Promotions and accolades are often entirely out of your control. Bias underlies any bit of hiring, assigning of work, and recognition. When you see someone get a head start over you, stew on it until you’re borderline obsessed. Remind yourself that it was out of your control. When someone else gets credit for your project, blame the process. Upbringing, favoritism, or not having the right resources is what has caused opportunities to be stricken from your path. Above all, don’t self-reflect to find the reasons that you weren’t chosen, because you’ll just be excusing the reality: there was nothing you could do.

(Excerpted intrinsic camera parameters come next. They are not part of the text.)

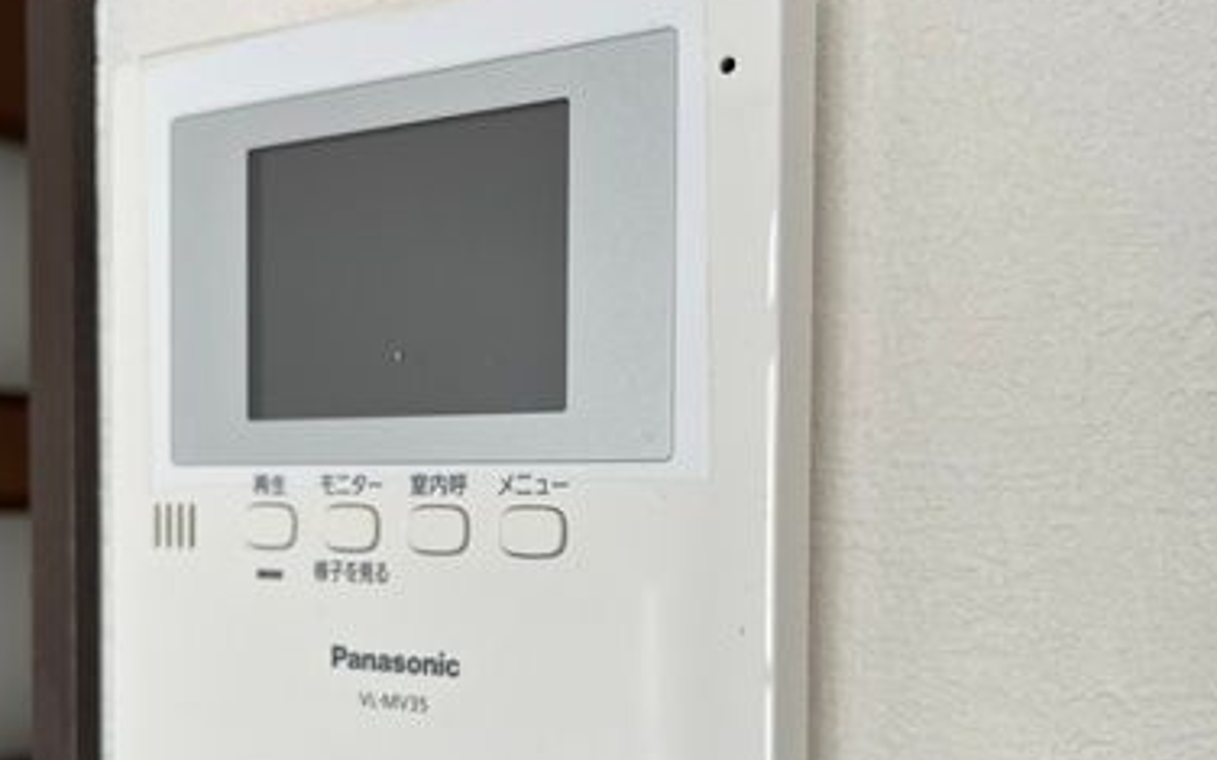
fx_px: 1360
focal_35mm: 41
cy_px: 527
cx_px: 486
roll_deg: +0.1
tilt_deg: -1.3
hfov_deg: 47.9
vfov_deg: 30.9
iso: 80
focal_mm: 5.1
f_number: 1.6
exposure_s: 1/121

Imposter syndrome is something you also can’t control. She takes over, and literally prevents you from succeeding. And there’s a reason for that; she’s the voice that knows you best. When you feel like you don’t belong, you probably don’t. Recognize that your limits are real. Pass off opportunities to more qualified people. Let your fear of being discovered override you so that you don’t speak up, you don’t hold your ground, you don’t fight back. Whatever it is—you grew up poor, your learning curve is different, your gender will never be equal—this is just how things are. So why try to fake beyond that?
“Good things come to those who wait” is steadfast advice. You know yourself; you’re amazing as is, and people should know that. You deserve good things to happen, right? So kick back and follow along.
Meeting people and maintaining relationships is time and energy spent, not to mention the work it takes to have a presence. The work you do should speak for itself. Don’t waste time asking potential mentors for a 1:1, a cup of coffee, or a quick phone call for expertise. Avoid the side hustle, and keep your social presence to a minimum. Forget about putting together a portfolio. If it makes you feel better, say yes to networking opportunities and make plans to get your external presence together, but ghost and procrastinate. Eventually, the right people will see you and will elevate you.
If you kick back and just chill out, good things will definitely come your way. When they do, get comfy and stay a while. The next step is probably too stressful to jump into right away. When you get a promotion, keep moving at minimum expectations. After you get an award, show up late to work and leave early. Ride on the coattails of your success for as long as possible; you’ll be able to step it up when you need to. And keep avoiding risks, keep those expectations low, and know that you’re not in control anyways. You’ll get there somehow.
*Oh hey, and the reason these have all worked for me is because I’ve crashed and burned from all of them and had to pick myself up and dust myself off. I’ve made steps when I should have made jumps and jumps when I should have made steps. And despite a few skinned knees and a bruised ego, I’ve learned, and I’ve grown. And you can too.